Military Ballooning during the Early Civil War

Military Ballooning during the Early Civil War

Over half a century after its initial publication, F. Stansbury Haydon's well-researched book remains the definitive work on the creation of the United States Balloon Corps during the Civil War. Haydon explores his topic down to the last detail, from the amount of fabric used to manufacture every balloon that saw federal service, to the formula for varnish used to seal the envelopes. He explains the technical operation of mobile gas generators that T. S. C. Lowe designed to inflate balloons in the field and provides the precise cost of each rubber hose used in their construction.

Military Ballooning during the Early Civil War raises large and important questions about technological change within a military bureaucracy. The book begins with an introduction to the history of military ballooning since the wars of the French Revolution, with special attention to discussions of military aeronautics in the United States since the time of the Seminole Wars. Haydon also demonstrates the complicated maneuvering among American balloonists who sought to aid the army before the Battle of Bull Run and shows how the attitudes of various officers toward the balloons changed during the ensuing months of 1861-62.

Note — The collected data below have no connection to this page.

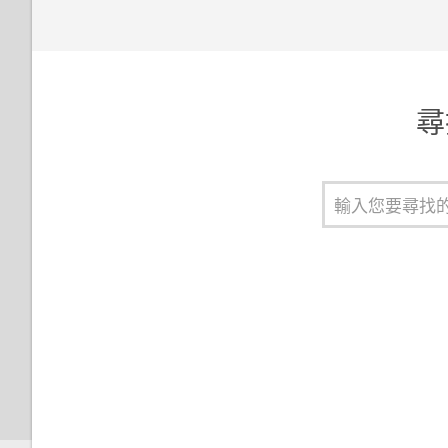
變更鎖定螢幕捷徑
協助工具設定
變更鎖定螢幕桌布
開啟或關閉縮放比例手勢
尋
關閉鎖定螢幕
使用 TalkBack 導覽 HTC One
E9‍
通知面板
管理應用程式通知
通知 LED 指示燈
選取、複製及貼上文字
HTC Sense 鍵盤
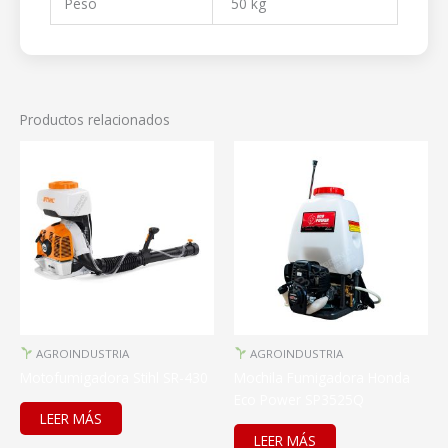
Peso
50 kg
Productos relacionados
AGROINDUSTRIA
AGROINDUSTRIA
Motofumigadora Stihl SR-430
Mochila Fumigadora Honda
Eco Power SP3525Q
LEER MÁS
LEER MÁS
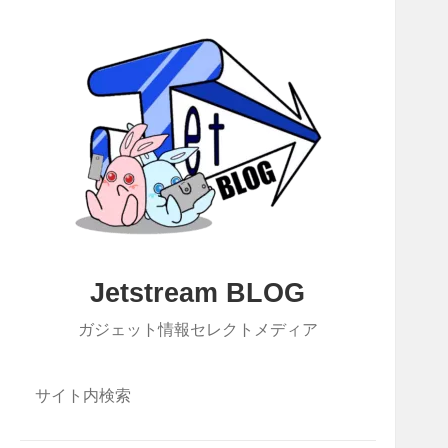
Jetstream BLOG
ガジェット情報セレクトメディア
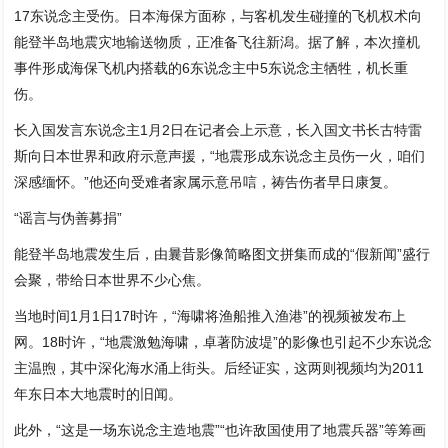
17东说念主受伤。日本海保方面称，与客机发生碰撞的飞机权术向
能登半岛地震灾地输送物质，正准备飞往新潟。据了解，本次撞机
事件形成海保飞机内搭载的6东说念主中5东说念主牺牲，机长重
伤。
长入国发言东说念主1月2日在记者会上示意，长入国文书长古特雷
斯向日本世界和政府示意声援，“地震形成东说念主员伤一火，咱们
深感缅怀。”他还向受难者家属示意吊唁，祷告伤者早日康复。
“谣言与伪善募捐”
能登半岛地震发生后，由曩昔影像简略图文拼集而成的“假新闻”盛行
会聚，带给日本世界不少心焦。
当地时间1月1日17时许，“海啸将渔船推入渔港”的视频被发布上
网。18时许，“地震激勉海啸，卓著防波堤”的影像也引起不少东说念
主温煦，其中深化海水涌上街头。后经证实，这两则视频均为2011
年东日本大地震时的旧闻。
此外，“这是一场东说念主造地震”“也许敌国使用了地震兵器”等筹画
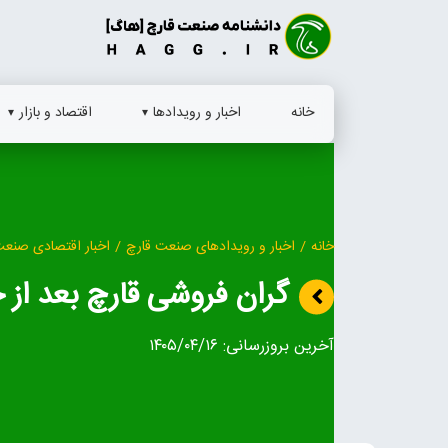
Ski
t
conten
خانه
اخبار و رویدادها
اقتصاد و بازار
خانه
/
اخبار و رویدادهای صنعت قارچ
/
اخبار اقتصادی صنعت
گران فروشی قارچ بعد از جنگ 2
آخرین بروزرسانی:
۱۴۰۵/۰۴/۱۶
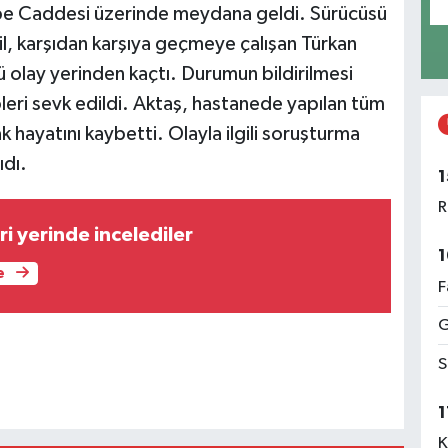
tepe Caddesi üzerinde meydana geldi. Sürücüsü
l, karşıdan karşıya geçmeye çalışan Türkan
 olay yerinden kaçtı. Durumun bildirilmesi
pleri sevk edildi. Aktaş, hastanede yapılan tüm
hayatını kaybetti. Olayla ilgili soruşturma
ıdı.
1
R
i yerinde incelediler
1
e
F
G
S
1
K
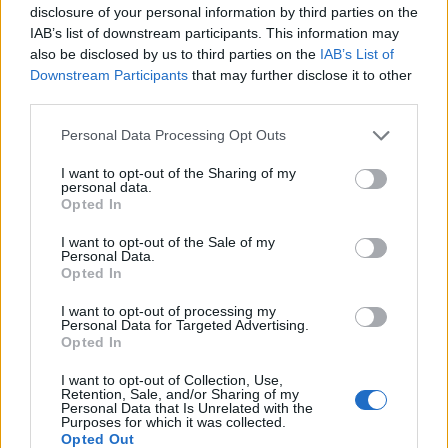
disclosure of your personal information by third parties on the
Aumenta bid asset group
→
G
+12%
IAB’s list of downstream participants. This information may
PMax · Pet Food / Senior
also be disclosed by us to third parties on the
IAB’s List of
Pausa creatività CTR ↓
Downstream Participants
that may further disclose it to other
✓
M
−€420
Meta Advantage+ · Video 03
third parties.
Sposta budget Search → PMax
→
G
+€18k
Personal Data Processing Opt Outs
Google · Italia · Brand
I want to opt-out of the Sharing of my
Connessione API nativa Google Ads + Meta Ads
personal data.
Opted In
Pacing automatico del budget multi-canale
Suggerimenti AI di scaling, pause e riallocazione
I want to opt-out of the Sale of my
Personal Data.
Alert in tempo reale su anomalie di spend, CPA e ROAS
Opted In
VEDI TUTTI GLI STRUMENTI
I want to opt-out of processing my
Personal Data for Targeted Advertising.
Opted In
I want to opt-out of Collection, Use,
Retention, Sale, and/or Sharing of my
Personal Data that Is Unrelated with the
Purposes for which it was collected.
Opted Out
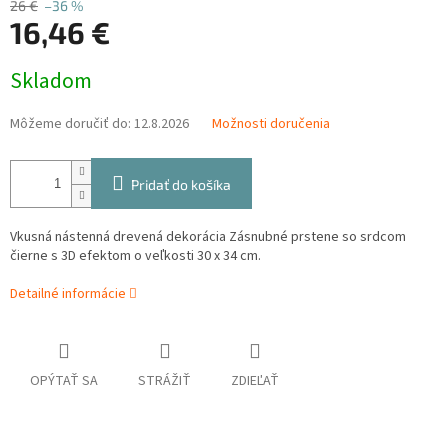
26 €
–36 %
16,46 €
Jednotková
Skladom
cena:
Môžeme doručiť do:
12.8.2026
Možnosti doručenia
Pridať do košíka
Vkusná nástenná drevená dekorácia Zásnubné prstene so srdcom
čierne s 3D efektom o veľkosti 30 x 34 cm.
Detailné informácie
OPÝTAŤ SA
STRÁŽIŤ
ZDIEĽAŤ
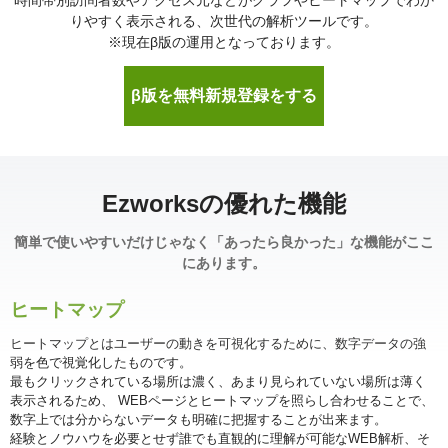
時間帯別訪問者数やアクセス元などがグラフやヒートマップでわか
りやすく表示される、次世代の解析ツールです。
※現在β版の運用となっております。
β版を無料新規登録をする
Ezworksの優れた機能
簡単で使いやすいだけじゃなく「あったら良かった」な機能がここ
にあります。
ヒートマップ
ヒートマップとはユーザーの動きを可視化するために、数字データの強
弱を色で視覚化したものです。
最もクリックされている場所は濃く、あまり見られていない場所は薄く
表示されるため、 WEBページとヒートマップを照らし合わせることで、
数字上では分からないデータも明確に把握することが出来ます。
経験とノウハウを必要とせず誰でも直観的に理解が可能なWEB解析、そ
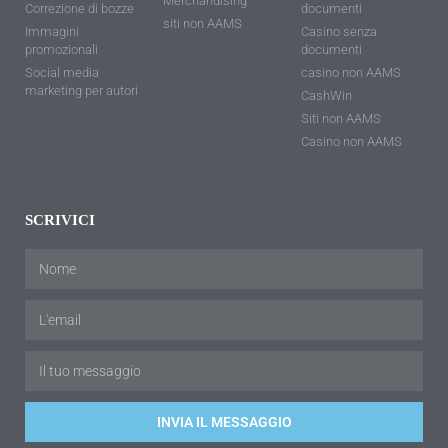
Merchandising
Correzione di bozze
documenti
siti non AAMS
Immagini
Casino senza
promozionali
documenti
Social media
casino non AAMS
marketing per autori
CashWin
Siti non AAMS
Casino non AAMS
SCRIVICI
INVIA IL MESSAGGIO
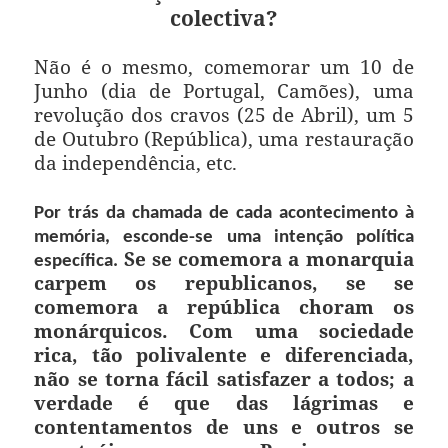
colectiva?
Não é o mesmo, comemorar um 10 de
Junho (dia de Portugal, Camões), uma
revolução dos cravos (25 de Abril), um 5
de Outubro (República), uma restauração
da independência, etc.
Por trás da chamada de cada acontecimento à
memória, esconde-se uma intenção política
Se se comemora a monarquia
específica.
carpem os republicanos, se se
comemora a república choram os
monárquicos. Com uma sociedade
rica, tão polivalente e diferenciada,
não se torna fácil satisfazer a todos; a
verdade é que das lágrimas e
contentamentos de uns e outros se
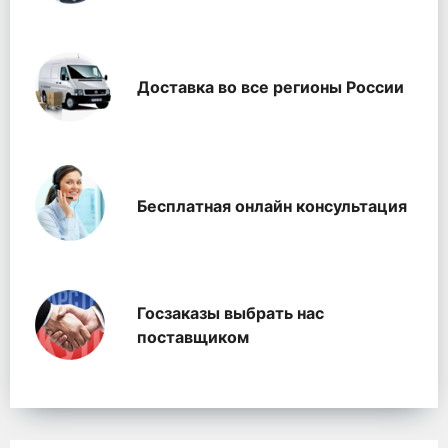
Доставка во все регионы России
Бесплатная онлайн консультация
Госзаказы выбрать нас
поставщиком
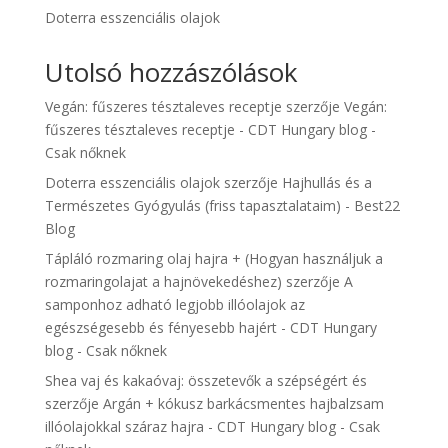
Doterra esszenciális olajok
Utolsó hozzászólások
Vegán: fűszeres tésztaleves receptje
szerzője
Vegán:
fűszeres tésztaleves receptje - CDT Hungary blog -
Csak nőknek
Doterra esszenciális olajok
szerzője
Hajhullás és a
Természetes Gyógyulás (friss tapasztalataim) - Best22
Blog
Tápláló rozmaring olaj hajra + (Hogyan használjuk a
rozmaringolajat a hajnövekedéshez)
szerzője
A
samponhoz adható legjobb illóolajok az
egészségesebb és fényesebb hajért - CDT Hungary
blog - Csak nőknek
Shea vaj és kakaóvaj: összetevők a szépségért és
szerzője
Argán + kókusz barkácsmentes hajbalzsam
illóolajokkal száraz hajra - CDT Hungary blog - Csak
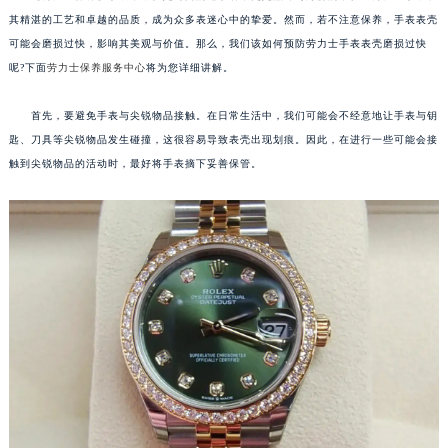
其精湛的工艺和卓越的品质，成为众多表迷心中的挚爱。然而，若不注意保养，手表表壳
可能会磨损过快，影响其美观与价值。那么，我们该如何预防劳力士手表表壳磨损过快
呢?下面
劳力士保养服务中心
将为您详细讲解。
首先，要避免手表与尖锐物品接触。在日常生活中，我们可能会不经意地让手表与钥
匙、刀具等尖锐物品发生碰撞，这很容易导致表壳出现划痕。因此，在进行一些可能会接
触到尖锐物品的活动时，最好将手表摘下妥善保管。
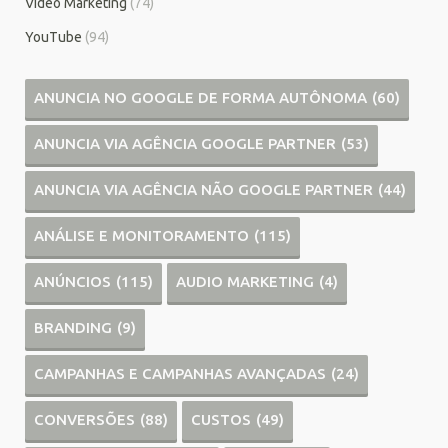
Vídeo Marketing
(74)
YouTube
(94)
ANUNCIA NO GOOGLE DE FORMA AUTÔNOMA
(60)
ANUNCIA VIA AGÊNCIA GOOGLE PARTNER
(53)
ANUNCIA VIA AGÊNCIA NÃO GOOGLE PARTNER
(44)
ANÁLISE E MONITORAMENTO
(115)
ANÚNCIOS
(115)
AUDIO MARKETING
(4)
BRANDING
(9)
CAMPANHAS E CAMPANHAS AVANÇADAS
(24)
CONVERSÕES
(88)
CUSTOS
(49)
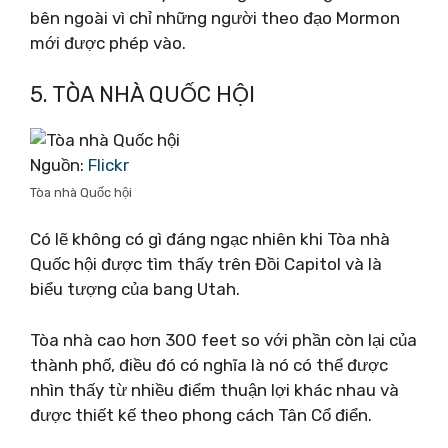
bên ngoài vì chỉ những người theo đạo Mormon
mới được phép vào.
5. TÒA NHÀ QUỐC HỘI
Nguồn:
Flickr
Tòa nhà Quốc hội
Có lẽ không có gì đáng ngạc nhiên khi Tòa nhà
Quốc hội được tìm thấy trên Đồi Capitol và là
biểu tượng của bang Utah.
Tòa nhà cao hơn 300 feet so với phần còn lại của
thành phố, điều đó có nghĩa là nó có thể được
nhìn thấy từ nhiều điểm thuận lợi khác nhau và
được thiết kế theo phong cách Tân Cổ điển.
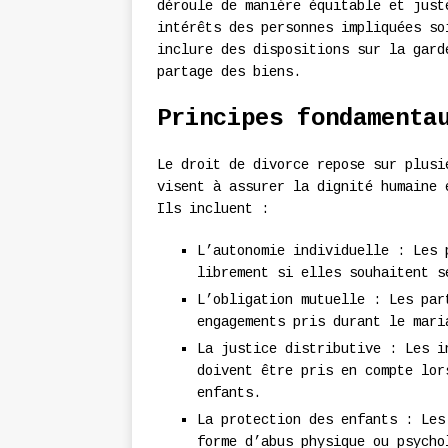
déroule de manière équitable et just
intérêts des personnes impliquées so
inclure des dispositions sur la gard
partage des biens.
Principes fondamenta
Le droit de divorce repose sur plusi
visent à assurer la dignité humaine 
Ils incluent :
L’autonomie individuelle : Les 
librement si elles souhaitent s
L’obligation mutuelle : Les par
engagements pris durant le mari
La justice distributive : Les i
doivent être pris en compte lor
enfants.
La protection des enfants : Les
forme d’abus physique ou psycho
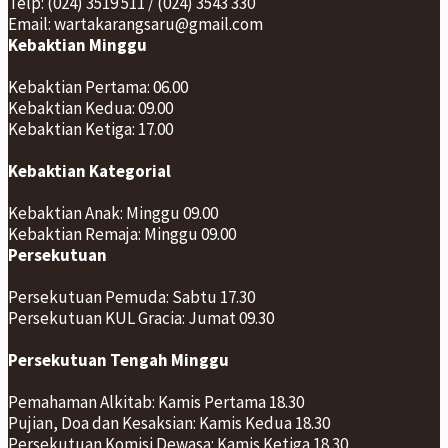
Telp: (024) 3519 511 / (024) 3543 330
Email: wartakarangsaru@gmail.com
Kebaktian Minggu
Kebaktian Pertama: 06.00
Kebaktian Kedua: 09.00
Kebaktian Ketiga: 17.00
Kebaktian Kategorial
Kebaktian Anak: Minggu 09.00
Kebaktian Remaja: Minggu 09.00
Persekutuan
Persekutuan Pemuda: Sabtu 17.30
Persekutuan KUL Gracia: Jumat 09.30
Persekutuan Tengah Minggu
Pemahaman Alkitab: Kamis Pertama 18.30
Pujian, Doa dan Kesaksian: Kamis Kedua 18.30
Persekutuan Komisi Dewasa: Kamis Ketiga 18.30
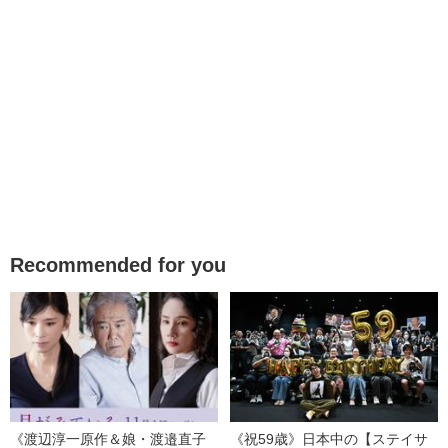
Recommended for you
《渡辺淳一原作＆娘・渡邉直子
《祝59歳》日本中の【ステイサ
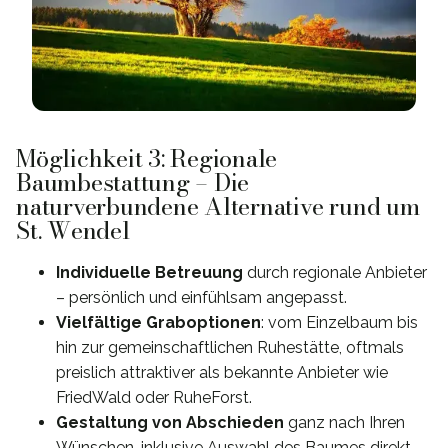
Möglichkeit 3: Regionale
Baumbestattung – Die
naturverbundene Alternative rund um
St. Wendel
Individuelle Betreuung
durch regionale Anbieter
– persönlich und einfühlsam angepasst.
Vielfältige Graboptionen
: vom Einzelbaum bis
hin zur gemeinschaftlichen Ruhestätte, oftmals
preislich attraktiver als bekannte Anbieter wie
FriedWald oder RuheForst.
Gestaltung von Abschieden
ganz nach Ihren
Wünschen, inklusive Auswahl des Baumes direkt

First published in 1941 as Aeronautics in the Union and Confederate Armies, this volume received compliments in the London Times Literary Supplement for its exploration of "the attitude of soldiers toward innovations." A reviewer in the Military Engineer praised the book both for its extensive scholarship and "as a lesson to all military men of the difficulties and misunderstandings which arise whenever a new means of conducting war is introduced into army circles." This edition includes a new foreword by Tom D. Crouch, senior curator of the Aeronautics Division at the National Air and Space Museum.